TAREFA SOLICITADA A — Copie sem alterações as linhas da listagem, desde o início dela até a linha que contém "order: Poales", incluindo essa linha.

Cerca de 12 milhões de mulheres superaram extrema pobreza
A vida da cearense Angeline Freire de Souza começou a mudar quando ela se tornou beneficiária do Bolsa Família, dez anos atrás. Ela atribui ao programa a chance de superar uma situação de violência doméstica, a oportunidade de criar os filhos, trabalhar, voltar aos estudos e pensar no futuro. Entrar para o programa significou, para ela, passar de condição de vítima à de guerreira: “Eu não quero ser chamada de coitadinha, a pobrezinha ou me sujeitar a qualquer tipo de violência. Quero ser vista como uma pessoa que conseguiu superar tudo, que é guerreira, que vai atrás, que é determinada”, afirma. A história de Angeline não é um caso isolado.
Das 22 milhões de pessoas que superaram a pobreza extrema nos últimos quatro anos, 12 milhões são do sexo feminino. Mães com crianças pequenas representavam a face mais dramática da pobreza no país. As mulheres puderam contar com a complementação de renda do Bolsa Família e, sobretudo, com melhores condições de saúde e educação para seus filhos, além de oportunidades de inclusão produtiva. Aos 38 anos, Angeline entrou recentemente para a Universidade Federal do Ceará e acredita que, em breve, poderá deixar a condição de beneficiária do programa de transferência de renda, da qual se orgulha.

TAREFA SOLICITADA B — De acordo com o texto sobre o Bolsa Família, quantas das 22 milhões de pessoas que superaram a pobreza extrema nos últimos quatro anos são do sexo feminino?

DADOS BRUTOS —
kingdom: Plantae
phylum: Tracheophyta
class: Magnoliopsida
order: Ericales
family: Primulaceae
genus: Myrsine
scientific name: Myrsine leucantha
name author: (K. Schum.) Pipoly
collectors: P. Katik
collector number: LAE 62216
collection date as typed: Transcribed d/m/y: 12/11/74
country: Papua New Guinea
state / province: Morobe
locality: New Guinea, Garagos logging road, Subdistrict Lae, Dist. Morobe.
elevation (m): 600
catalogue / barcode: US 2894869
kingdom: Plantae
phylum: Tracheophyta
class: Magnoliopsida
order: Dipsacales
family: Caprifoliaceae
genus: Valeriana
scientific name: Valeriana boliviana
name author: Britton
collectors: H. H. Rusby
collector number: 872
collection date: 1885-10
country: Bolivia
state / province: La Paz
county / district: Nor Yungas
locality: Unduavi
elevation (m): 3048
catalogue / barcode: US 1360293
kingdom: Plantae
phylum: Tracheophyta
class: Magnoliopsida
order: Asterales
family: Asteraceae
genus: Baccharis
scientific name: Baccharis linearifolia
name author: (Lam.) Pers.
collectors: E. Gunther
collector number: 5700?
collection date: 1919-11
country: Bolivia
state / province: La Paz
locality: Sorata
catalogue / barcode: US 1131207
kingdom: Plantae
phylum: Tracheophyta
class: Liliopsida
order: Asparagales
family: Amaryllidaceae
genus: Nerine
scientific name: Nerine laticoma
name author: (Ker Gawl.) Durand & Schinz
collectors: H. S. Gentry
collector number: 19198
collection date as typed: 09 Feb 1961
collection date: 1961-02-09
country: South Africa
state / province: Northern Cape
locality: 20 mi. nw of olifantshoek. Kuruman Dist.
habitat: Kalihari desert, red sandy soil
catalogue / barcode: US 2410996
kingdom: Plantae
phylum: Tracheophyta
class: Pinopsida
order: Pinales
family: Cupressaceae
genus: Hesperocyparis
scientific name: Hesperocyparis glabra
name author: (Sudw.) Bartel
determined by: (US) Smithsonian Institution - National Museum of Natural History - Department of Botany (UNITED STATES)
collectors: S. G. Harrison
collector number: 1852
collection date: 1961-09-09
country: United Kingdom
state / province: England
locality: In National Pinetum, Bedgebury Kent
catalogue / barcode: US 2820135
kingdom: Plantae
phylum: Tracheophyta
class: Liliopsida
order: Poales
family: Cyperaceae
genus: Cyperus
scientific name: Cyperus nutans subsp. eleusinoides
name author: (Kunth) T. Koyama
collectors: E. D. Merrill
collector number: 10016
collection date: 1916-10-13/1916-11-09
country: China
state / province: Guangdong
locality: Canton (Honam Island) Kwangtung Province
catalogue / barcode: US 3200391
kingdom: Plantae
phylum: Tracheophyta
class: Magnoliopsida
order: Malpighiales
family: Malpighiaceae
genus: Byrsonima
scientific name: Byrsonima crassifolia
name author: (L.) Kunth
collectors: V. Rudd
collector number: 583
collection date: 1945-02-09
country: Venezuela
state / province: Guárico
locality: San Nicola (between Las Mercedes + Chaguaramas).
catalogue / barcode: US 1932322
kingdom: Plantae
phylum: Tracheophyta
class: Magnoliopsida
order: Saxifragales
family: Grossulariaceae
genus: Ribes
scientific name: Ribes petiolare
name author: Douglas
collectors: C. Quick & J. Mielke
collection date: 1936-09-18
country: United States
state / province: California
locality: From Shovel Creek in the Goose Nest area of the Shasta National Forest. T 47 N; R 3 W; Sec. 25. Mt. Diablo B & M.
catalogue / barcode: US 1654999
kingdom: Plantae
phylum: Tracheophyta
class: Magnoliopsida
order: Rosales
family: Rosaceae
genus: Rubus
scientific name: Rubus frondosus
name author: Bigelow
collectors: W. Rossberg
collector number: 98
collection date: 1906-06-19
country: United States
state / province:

RESPOSTA REDIGIDA A —
kingdom: Plantae
phylum: Tracheophyta
class: Magnoliopsida
order: Ericales
family: Primulaceae
genus: Myrsine
scientific name: Myrsine leucantha
name author: (K. Schum.) Pipoly
collectors: P. Katik
collector number: LAE 62216
collection date as typed: Transcribed d/m/y: 12/11/74
country: Papua New Guinea
state / province: Morobe
locality: New Guinea, Garagos logging road, Subdistrict Lae, Dist. Morobe.
elevation (m): 600
catalogue / barcode: US 2894869
kingdom: Plantae
phylum: Tracheophyta
class: Magnoliopsida
order: Dipsacales
family: Caprifoliaceae
genus: Valeriana
scientific name: Valeriana boliviana
name author: Britton
collectors: H. H. Rusby
collector number: 872
collection date: 1885-10
country: Bolivia
state / province: La Paz
county / district: Nor Yungas
locality: Unduavi
elevation (m): 3048
catalogue / barcode: US 1360293
kingdom: Plantae
phylum: Tracheophyta
class: Magnoliopsida
order: Asterales
family: Asteraceae
genus: Baccharis
scientific name: Baccharis linearifolia
name author: (Lam.) Pers.
collectors: E. Gunther
collector number: 5700?
collection date: 1919-11
country: Bolivia
state / province: La Paz
locality: Sorata
catalogue / barcode: US 1131207
kingdom: Plantae
phylum: Tracheophyta
class: Liliopsida
order: Asparagales
family: Amaryllidaceae
genus: Nerine
scientific name: Nerine laticoma
name author: (Ker Gawl.) Durand & Schinz
collectors: H. S. Gentry
collector number: 19198
collection date as typed: 09 Feb 1961
collection date: 1961-02-09
country: South Africa
state / province: Northern Cape
locality: 20 mi. nw of olifantshoek. Kuruman Dist.
habitat: Kalihari desert, red sandy soil
catalogue / barcode: US 2410996
kingdom: Plantae
phylum: Tracheophyta
class: Pinopsida
order: Pinales
family: Cupressaceae
genus: Hesperocyparis
scientific name: Hesperocyparis glabra
name author: (Sudw.) Bartel
determined by: (US) Smithsonian Institution - National Museum of Natural History - Department of Botany (UNITED STATES)
collectors: S. G. Harrison
collector number: 1852
collection date: 1961-09-09
country: United Kingdom
state / province: England
locality: In National Pinetum, Bedgebury Kent
catalogue / barcode: US 2820135
kingdom: Plantae
phylum: Tracheophyta
class: Liliopsida
order: Poales

RESPOSTA REDIGIDA B — 12 milhões.